Search the material for the word "lines" and copy every line in which it occurs.

RECORDED DATA:
Start of Block
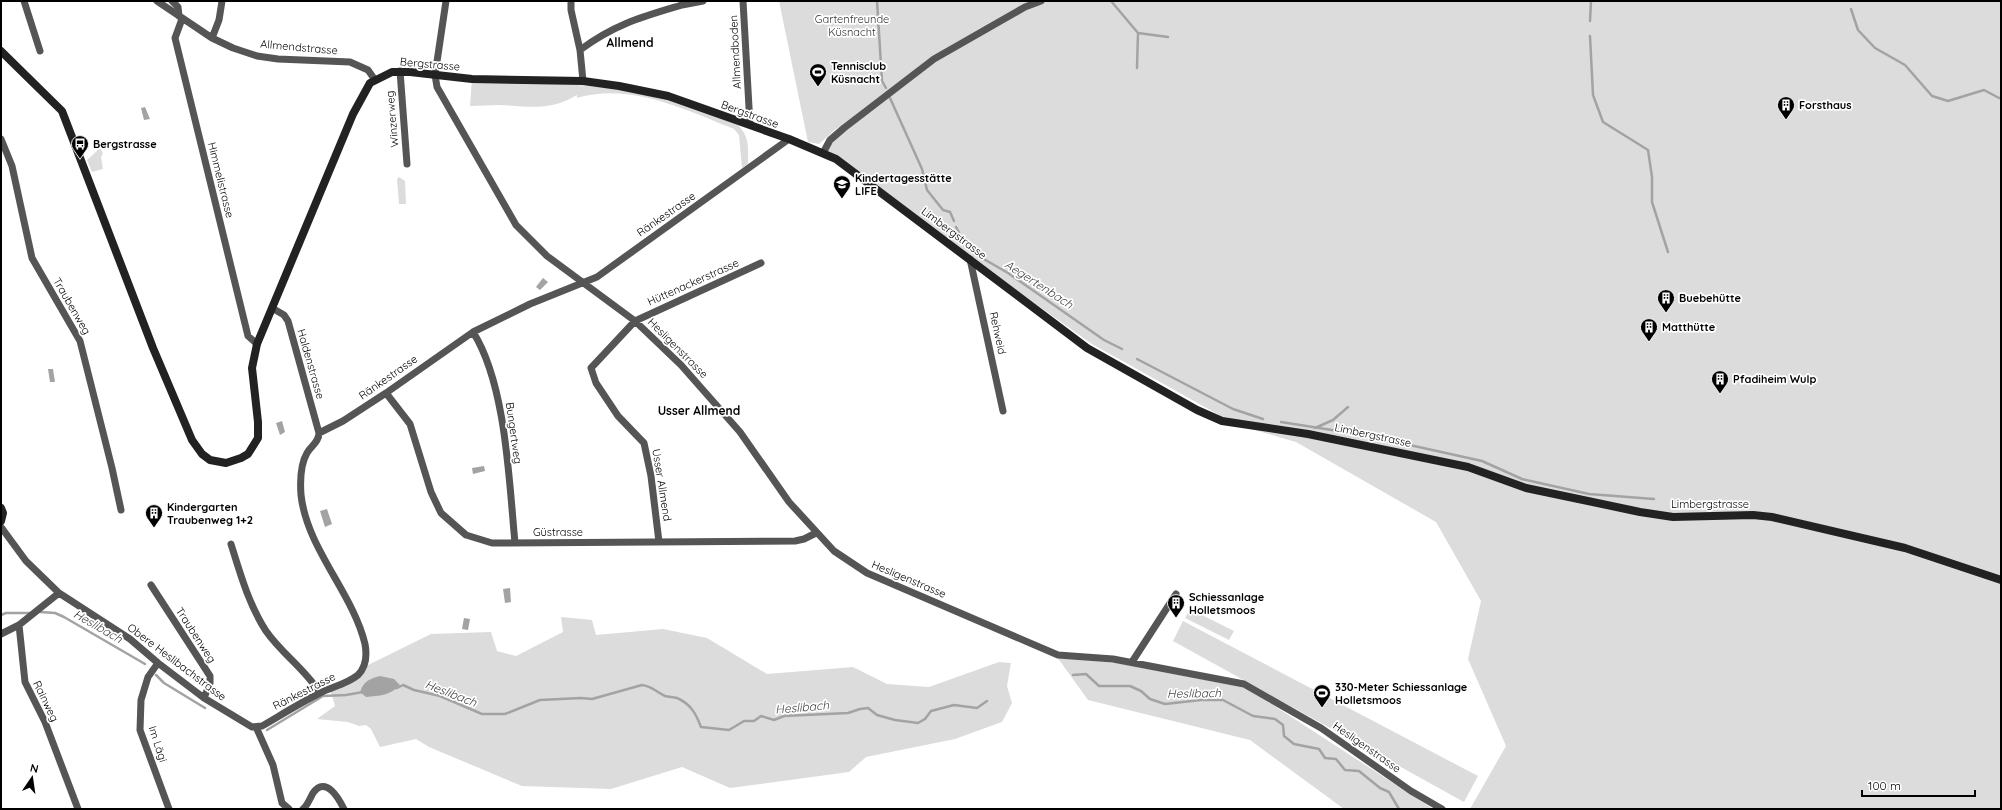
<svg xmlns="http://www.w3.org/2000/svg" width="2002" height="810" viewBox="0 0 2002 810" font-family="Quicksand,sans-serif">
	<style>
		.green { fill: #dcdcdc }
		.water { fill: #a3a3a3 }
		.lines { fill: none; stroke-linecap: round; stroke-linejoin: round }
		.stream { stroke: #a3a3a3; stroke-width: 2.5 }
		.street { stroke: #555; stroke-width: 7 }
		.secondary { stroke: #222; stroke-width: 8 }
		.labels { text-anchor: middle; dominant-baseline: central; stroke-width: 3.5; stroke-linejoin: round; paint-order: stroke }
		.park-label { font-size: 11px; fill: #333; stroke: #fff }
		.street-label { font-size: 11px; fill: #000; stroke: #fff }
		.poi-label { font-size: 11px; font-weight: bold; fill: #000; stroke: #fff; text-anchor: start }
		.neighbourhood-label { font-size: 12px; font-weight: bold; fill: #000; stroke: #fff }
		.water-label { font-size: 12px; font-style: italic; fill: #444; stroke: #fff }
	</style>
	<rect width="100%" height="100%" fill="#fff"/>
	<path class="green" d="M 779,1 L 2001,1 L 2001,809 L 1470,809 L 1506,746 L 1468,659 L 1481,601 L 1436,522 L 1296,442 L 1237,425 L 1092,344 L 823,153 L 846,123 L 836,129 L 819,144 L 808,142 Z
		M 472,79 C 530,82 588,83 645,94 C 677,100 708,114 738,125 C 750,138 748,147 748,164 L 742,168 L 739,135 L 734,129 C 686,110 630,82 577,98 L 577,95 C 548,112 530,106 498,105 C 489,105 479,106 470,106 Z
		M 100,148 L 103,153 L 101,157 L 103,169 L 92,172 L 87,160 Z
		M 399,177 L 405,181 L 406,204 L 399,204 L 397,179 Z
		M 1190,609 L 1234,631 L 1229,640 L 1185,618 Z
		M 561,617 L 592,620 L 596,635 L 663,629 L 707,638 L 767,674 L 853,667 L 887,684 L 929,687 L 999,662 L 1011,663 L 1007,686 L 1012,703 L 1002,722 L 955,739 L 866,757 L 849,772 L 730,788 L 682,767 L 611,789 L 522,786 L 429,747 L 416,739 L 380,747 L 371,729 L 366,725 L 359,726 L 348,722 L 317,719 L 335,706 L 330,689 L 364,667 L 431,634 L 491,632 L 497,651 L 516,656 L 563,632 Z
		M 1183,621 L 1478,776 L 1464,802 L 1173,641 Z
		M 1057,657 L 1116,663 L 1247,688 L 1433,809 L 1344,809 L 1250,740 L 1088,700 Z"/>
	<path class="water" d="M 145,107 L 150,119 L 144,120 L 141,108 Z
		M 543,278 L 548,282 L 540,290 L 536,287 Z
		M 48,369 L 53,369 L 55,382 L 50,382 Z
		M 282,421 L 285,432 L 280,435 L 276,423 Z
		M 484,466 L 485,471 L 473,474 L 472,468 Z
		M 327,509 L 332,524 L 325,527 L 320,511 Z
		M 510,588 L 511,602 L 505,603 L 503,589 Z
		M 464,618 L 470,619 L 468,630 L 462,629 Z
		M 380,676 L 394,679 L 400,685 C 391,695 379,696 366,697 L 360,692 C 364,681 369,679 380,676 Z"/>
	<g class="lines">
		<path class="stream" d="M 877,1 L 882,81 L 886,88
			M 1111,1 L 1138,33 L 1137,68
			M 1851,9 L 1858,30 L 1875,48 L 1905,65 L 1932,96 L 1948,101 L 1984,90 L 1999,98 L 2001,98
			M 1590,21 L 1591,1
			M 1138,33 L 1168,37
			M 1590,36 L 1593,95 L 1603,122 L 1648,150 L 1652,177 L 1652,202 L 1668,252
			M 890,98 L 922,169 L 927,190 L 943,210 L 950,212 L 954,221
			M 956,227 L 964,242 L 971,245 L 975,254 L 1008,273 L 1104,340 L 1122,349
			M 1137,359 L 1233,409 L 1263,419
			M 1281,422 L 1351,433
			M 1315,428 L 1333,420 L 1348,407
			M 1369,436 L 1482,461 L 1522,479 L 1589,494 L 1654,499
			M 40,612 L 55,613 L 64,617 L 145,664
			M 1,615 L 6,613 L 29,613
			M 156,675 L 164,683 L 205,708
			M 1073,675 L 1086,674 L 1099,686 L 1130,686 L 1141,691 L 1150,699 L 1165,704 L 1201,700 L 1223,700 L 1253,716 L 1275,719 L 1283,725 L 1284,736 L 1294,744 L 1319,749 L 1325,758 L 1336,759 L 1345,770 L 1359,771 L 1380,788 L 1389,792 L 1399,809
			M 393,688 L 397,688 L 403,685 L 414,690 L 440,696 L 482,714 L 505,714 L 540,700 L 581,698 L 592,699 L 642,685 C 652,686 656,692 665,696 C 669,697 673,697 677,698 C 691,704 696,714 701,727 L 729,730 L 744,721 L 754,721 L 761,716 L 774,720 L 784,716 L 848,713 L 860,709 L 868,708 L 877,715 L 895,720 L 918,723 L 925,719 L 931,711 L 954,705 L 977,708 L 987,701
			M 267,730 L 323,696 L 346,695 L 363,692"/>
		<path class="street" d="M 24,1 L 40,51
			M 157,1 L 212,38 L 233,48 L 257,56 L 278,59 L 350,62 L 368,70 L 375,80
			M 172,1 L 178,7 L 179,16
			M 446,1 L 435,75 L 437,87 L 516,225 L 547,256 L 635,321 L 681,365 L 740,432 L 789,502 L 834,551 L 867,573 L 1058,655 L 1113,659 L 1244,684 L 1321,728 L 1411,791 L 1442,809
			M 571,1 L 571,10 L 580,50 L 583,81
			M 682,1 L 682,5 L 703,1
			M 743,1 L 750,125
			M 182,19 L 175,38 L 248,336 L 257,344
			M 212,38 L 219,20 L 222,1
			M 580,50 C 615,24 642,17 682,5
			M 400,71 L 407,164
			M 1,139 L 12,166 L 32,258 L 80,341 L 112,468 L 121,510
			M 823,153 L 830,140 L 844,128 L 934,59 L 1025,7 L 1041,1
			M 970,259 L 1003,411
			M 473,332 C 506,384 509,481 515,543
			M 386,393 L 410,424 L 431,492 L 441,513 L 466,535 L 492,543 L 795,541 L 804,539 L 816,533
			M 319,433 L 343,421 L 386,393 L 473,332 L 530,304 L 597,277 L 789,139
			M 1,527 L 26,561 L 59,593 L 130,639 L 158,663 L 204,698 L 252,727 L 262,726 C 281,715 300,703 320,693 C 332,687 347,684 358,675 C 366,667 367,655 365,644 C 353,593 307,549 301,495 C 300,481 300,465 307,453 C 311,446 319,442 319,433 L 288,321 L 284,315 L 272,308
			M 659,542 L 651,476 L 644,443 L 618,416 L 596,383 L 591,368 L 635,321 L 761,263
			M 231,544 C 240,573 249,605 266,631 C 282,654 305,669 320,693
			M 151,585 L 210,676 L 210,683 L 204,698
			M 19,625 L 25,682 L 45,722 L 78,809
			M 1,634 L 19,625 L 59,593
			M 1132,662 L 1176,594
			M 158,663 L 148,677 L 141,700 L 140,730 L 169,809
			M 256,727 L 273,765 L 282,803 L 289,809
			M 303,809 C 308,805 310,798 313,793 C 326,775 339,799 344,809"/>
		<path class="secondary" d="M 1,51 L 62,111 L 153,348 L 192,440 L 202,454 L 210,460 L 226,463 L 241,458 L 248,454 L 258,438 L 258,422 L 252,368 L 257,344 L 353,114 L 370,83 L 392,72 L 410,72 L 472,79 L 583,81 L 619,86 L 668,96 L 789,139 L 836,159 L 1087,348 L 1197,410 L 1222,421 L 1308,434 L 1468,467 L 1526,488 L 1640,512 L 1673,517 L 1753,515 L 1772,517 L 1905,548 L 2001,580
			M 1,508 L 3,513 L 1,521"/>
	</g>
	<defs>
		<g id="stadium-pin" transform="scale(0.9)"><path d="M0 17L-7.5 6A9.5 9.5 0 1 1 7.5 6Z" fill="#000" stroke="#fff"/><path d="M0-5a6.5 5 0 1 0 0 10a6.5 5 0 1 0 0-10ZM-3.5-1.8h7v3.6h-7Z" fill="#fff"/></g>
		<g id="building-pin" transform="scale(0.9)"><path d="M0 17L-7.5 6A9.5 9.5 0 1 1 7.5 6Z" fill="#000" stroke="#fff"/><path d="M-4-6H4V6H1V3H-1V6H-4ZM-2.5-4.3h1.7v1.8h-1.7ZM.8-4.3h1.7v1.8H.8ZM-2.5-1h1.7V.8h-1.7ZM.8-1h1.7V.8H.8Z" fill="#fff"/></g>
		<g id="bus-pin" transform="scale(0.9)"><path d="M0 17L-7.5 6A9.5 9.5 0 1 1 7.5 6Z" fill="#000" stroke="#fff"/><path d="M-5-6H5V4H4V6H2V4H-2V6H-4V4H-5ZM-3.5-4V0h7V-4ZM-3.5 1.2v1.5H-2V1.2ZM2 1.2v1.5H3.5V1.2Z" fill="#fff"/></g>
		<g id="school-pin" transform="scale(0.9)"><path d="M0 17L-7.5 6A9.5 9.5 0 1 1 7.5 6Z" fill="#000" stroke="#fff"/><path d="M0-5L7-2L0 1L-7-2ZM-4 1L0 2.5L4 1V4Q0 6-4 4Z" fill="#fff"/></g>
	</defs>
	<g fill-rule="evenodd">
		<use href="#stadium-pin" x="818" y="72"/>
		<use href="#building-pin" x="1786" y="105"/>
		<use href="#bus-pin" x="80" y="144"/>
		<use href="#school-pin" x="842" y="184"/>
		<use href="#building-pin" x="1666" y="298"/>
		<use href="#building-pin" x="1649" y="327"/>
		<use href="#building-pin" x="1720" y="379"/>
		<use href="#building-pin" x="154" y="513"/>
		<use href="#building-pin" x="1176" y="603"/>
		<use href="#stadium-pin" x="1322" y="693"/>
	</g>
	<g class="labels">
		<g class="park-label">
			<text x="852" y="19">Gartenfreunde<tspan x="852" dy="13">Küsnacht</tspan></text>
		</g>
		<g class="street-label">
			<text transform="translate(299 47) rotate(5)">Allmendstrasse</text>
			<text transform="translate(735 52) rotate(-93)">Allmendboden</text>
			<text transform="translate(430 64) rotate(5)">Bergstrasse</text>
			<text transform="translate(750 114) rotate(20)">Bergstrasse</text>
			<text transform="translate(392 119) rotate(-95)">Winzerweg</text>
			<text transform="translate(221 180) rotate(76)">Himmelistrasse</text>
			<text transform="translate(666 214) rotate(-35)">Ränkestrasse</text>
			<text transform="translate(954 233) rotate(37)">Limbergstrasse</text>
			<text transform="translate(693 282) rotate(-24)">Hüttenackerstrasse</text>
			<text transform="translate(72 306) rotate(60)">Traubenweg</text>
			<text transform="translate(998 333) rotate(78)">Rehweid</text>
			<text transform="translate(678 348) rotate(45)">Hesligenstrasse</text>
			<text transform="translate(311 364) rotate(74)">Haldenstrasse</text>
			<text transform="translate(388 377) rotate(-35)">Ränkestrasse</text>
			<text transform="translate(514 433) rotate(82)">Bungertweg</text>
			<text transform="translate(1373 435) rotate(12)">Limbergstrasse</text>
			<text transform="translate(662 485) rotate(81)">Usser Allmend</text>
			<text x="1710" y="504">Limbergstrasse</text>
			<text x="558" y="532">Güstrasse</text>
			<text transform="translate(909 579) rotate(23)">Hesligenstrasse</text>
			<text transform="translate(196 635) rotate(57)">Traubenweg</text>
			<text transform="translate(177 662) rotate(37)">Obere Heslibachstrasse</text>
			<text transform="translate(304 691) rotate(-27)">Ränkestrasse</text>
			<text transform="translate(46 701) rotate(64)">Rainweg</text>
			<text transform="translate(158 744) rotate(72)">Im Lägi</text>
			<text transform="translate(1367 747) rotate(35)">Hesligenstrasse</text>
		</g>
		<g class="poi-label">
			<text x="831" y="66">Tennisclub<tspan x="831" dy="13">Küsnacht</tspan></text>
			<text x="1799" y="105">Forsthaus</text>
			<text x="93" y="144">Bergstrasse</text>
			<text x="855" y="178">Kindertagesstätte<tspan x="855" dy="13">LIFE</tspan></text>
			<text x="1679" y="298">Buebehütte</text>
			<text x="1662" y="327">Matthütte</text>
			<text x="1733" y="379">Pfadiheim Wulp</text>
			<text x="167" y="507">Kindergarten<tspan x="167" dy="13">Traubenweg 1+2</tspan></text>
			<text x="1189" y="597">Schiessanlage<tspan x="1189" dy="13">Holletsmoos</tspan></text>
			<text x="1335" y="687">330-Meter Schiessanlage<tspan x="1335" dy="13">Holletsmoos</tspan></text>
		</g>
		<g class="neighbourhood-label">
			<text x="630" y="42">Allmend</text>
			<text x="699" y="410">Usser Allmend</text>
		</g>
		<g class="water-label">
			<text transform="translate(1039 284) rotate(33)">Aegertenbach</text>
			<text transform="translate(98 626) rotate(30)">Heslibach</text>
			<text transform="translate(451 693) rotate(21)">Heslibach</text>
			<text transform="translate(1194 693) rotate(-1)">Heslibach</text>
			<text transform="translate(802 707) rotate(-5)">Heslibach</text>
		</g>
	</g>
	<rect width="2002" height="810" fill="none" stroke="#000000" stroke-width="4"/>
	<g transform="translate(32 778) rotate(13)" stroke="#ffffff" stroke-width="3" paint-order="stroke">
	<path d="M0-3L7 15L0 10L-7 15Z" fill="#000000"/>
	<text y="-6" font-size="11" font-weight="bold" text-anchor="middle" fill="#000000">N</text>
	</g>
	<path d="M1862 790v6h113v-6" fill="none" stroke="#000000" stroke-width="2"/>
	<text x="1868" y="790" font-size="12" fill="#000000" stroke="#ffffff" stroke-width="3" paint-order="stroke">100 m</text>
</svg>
End of Block
YOUR RESPONSE:
		.lines { fill: none; stroke-linecap: round; stroke-linejoin: round }
	<g class="lines">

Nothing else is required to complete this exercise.